**What is being asked**. Pull the text lines from every row below and reproduce them word for word. Leave the pictures out of your answer.

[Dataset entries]
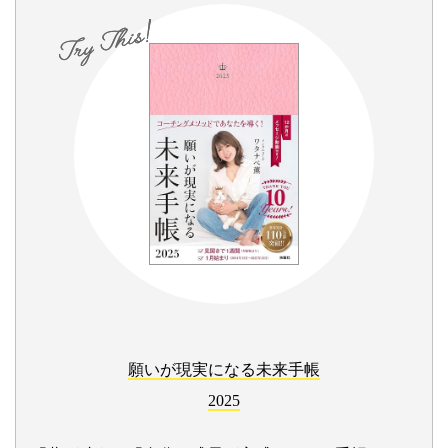
願いが現実になる未来手帳
2025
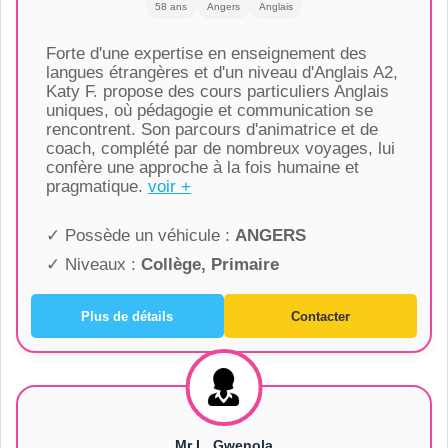
58 ans
Angers
Anglais
Forte d'une expertise en enseignement des
langues étrangères et d'un niveau d'Anglais A2,
Katy F. propose des cours particuliers Anglais
uniques, où pédagogie et communication se
rencontrent. Son parcours d'animatrice et de
coach, complété par de nombreux voyages, lui
confère une approche à la fois humaine et
pragmatique.
voir +
✓ Possède un véhicule :
ANGERS
✓ Niveaux :
Collège, Primaire
Plus de détails
Contacter
Mr L. Gwenola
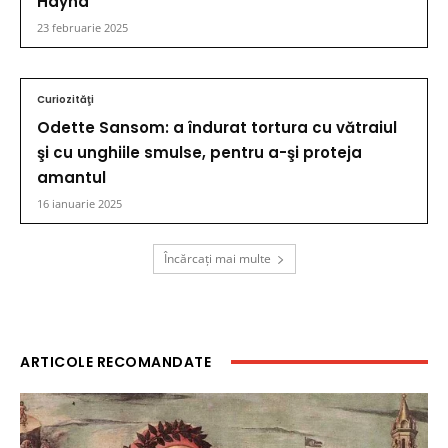
Häyhä
23 februarie 2025
Curiozităţi
Odette Sansom: a îndurat tortura cu vătraiul
şi cu unghiile smulse, pentru a-şi proteja
amantul
16 ianuarie 2025
Încărcați mai multe
ARTICOLE RECOMANDATE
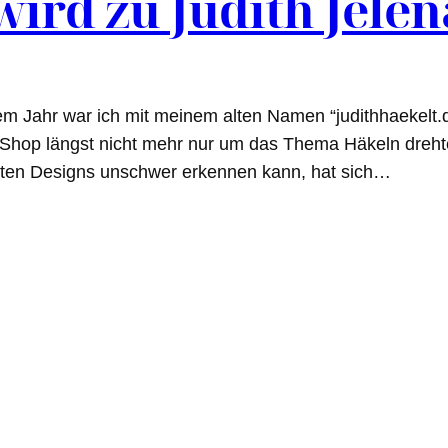
wird zu Judith Jelen
nem Jahr war ich mit meinem alten Namen “judithhaekelt.
Shop längst nicht mehr nur um das Thema Häkeln drehte
zten Designs unschwer erkennen kann, hat sich…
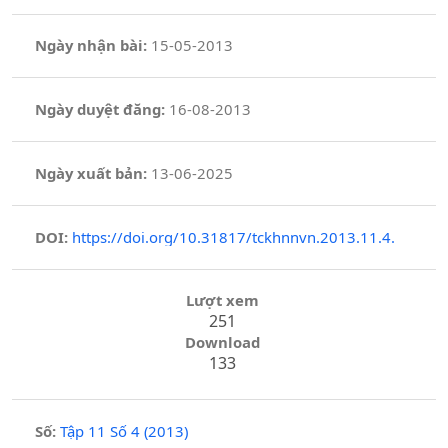
Ngày nhận bài:
15-05-2013
Ngày duyệt đăng:
16-08-2013
Ngày xuất bản:
13-06-2025
DOI:
https://doi.org/10.31817/tckhnnvn.2013.11.4.
Lượt xem
251
Download
133
Số:
Tập 11 Số 4 (2013)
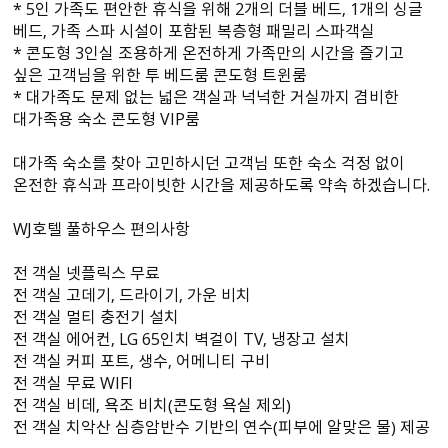
* 5인 가족도 편안한 휴식을 위해 2개의 더블 베드, 1개의 싱글
베드, 가족 스파 시설이 포함된 복층형 패밀리 스파객실
* 콘도형 3인실 조용하게 온전하게 가족만의 시간을 즐기고
싶은 고객님을 위한 투 베드룸 콘도형 트윈룸
* 대가족도 문제 없는 넓은 객실과 넉넉한 거실까지 겸비한
대가족용 숙소 콘도형 VIP룸
대가족 숙소를 찾아 고민하시던 고객님 또한 숙소 걱정 없이
온전한 휴식과 프라이빗한 시간을 제공하도록 약속 하겠습니다.
WJ호텔 풀하우스 편의사항
전 객실 넷플릭스 무료
전 객실 고데기, 드라이기, 가운 비치
전 객실 멀티 충전기 설치
전 객실 에어컨, LG 65인치 벽걸이 TV, 냉장고 설치
전 객실 커피 포트, 생수, 어메니티 구비
전 객실 무료 WIFI
전 객실 비데, 욕조 비치（콘도형 욕실 제외）
전 객실 치악산 심층암반수 기반의 연수（피부에 알맞은 물） 제공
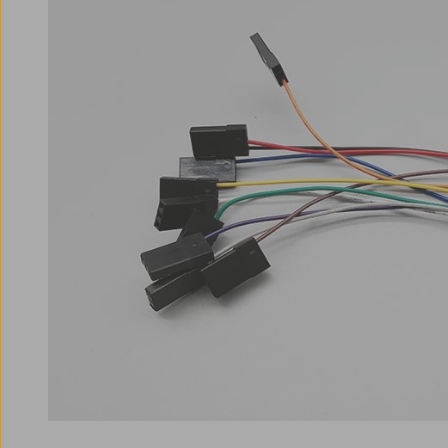
Bildergalerie überspringen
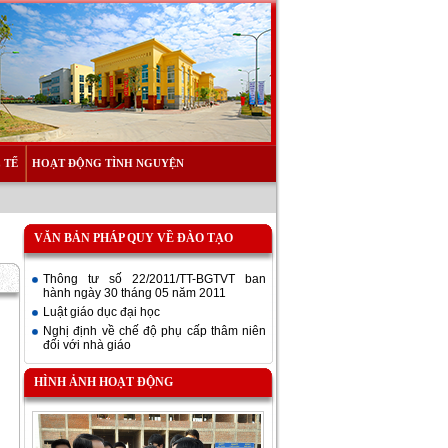
 TẾ
HOẠT ĐỘNG TÌNH NGUYỆN
VĂN BẢN PHÁP QUY VỀ ĐÀO TẠO
Thông tư số 22/2011/TT-BGTVT ban
hành ngày 30 tháng 05 năm 2011
Luật giáo dục đại học
Nghị định về chế độ phụ cấp thâm niên
đối với nhà giáo
HÌNH ẢNH HOẠT ĐỘNG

**Response for this exercise**.
願いが現実になる未来手帳
2025
58 ans
Angers
Anglais
Forte d'une expertise en enseignement des
langues étrangères et d'un niveau d'Anglais A2,
Katy F. propose des cours particuliers Anglais
uniques, où pédagogie et communication se
rencontrent. Son parcours d'animatrice et de
coach, complété par de nombreux voyages, lui
confère une approche à la fois humaine et
pragmatique.
voir +
✓ Possède un véhicule :
ANGERS
✓ Niveaux :
Collège, Primaire
Plus de détails
Contacter
Mr L. Gwenola
Häyhä
23 februarie 2025
Curiozităţi
Odette Sansom: a îndurat tortura cu vătraiul
şi cu unghiile smulse, pentru a-şi proteja
amantul
16 ianuarie 2025
Încărcați mai multe
ARTICOLE RECOMANDATE
wird zu Judith Jelen
nem Jahr war ich mit meinem alten Namen “judithhaekelt.
Shop längst nicht mehr nur um das Thema Häkeln drehte
zten Designs unschwer erkennen kann, hat sich…
Ngày nhận bài:
15-05-2013
Ngày duyệt đăng:
16-08-2013
Ngày xuất bản:
13-06-2025
DOI:
https://doi.org/10.31817/tckhnnvn.2013.11.4.
Lượt xem
251
Download
133
Số:
Tập 11 Số 4 (2013)
* 5인 가족도 편안한 휴식을 위해 2개의 더블 베드, 1개의 싱글
베드, 가족 스파 시설이 포함된 복층형 패밀리 스파객실
* 콘도형 3인실 조용하게 온전하게 가족만의 시간을 즐기고
싶은 고객님을 위한 투 베드룸 콘도형 트윈룸
* 대가족도 문제 없는 넓은 객실과 넉넉한 거실까지 겸비한
대가족용 숙소 콘도형 VIP룸
대가족 숙소를 찾아 고민하시던 고객님 또한 숙소 걱정 없이
온전한 휴식과 프라이빗한 시간을 제공하도록 약속 하겠습니다.
WJ호텔 풀하우스 편의사항
전 객실 넷플릭스 무료
전 객실 고데기, 드라이기, 가운 비치
전 객실 멀티 충전기 설치
전 객실 에어컨, LG 65인치 벽걸이 TV, 냉장고 설치
전 객실 커피 포트, 생수, 어메니티 구비
전 객실 무료 WIFI
전 객실 비데, 욕조 비치（콘도형 욕실 제외）
전 객실 치악산 심층암반수 기반의 연수（피부에 알맞은 물） 제공
Bildergalerie überspringen
 TẾ
HOẠT ĐỘNG TÌNH NGUYỆN
VĂN BẢN PHÁP QUY VỀ ĐÀO TẠO
Thông tư số 22/2011/TT-BGTVT ban
hành ngày 30 tháng 05 năm 2011
Luật giáo dục đại học
Nghị định về chế độ phụ cấp thâm niên
đối với nhà giáo
HÌNH ẢNH HOẠT ĐỘNG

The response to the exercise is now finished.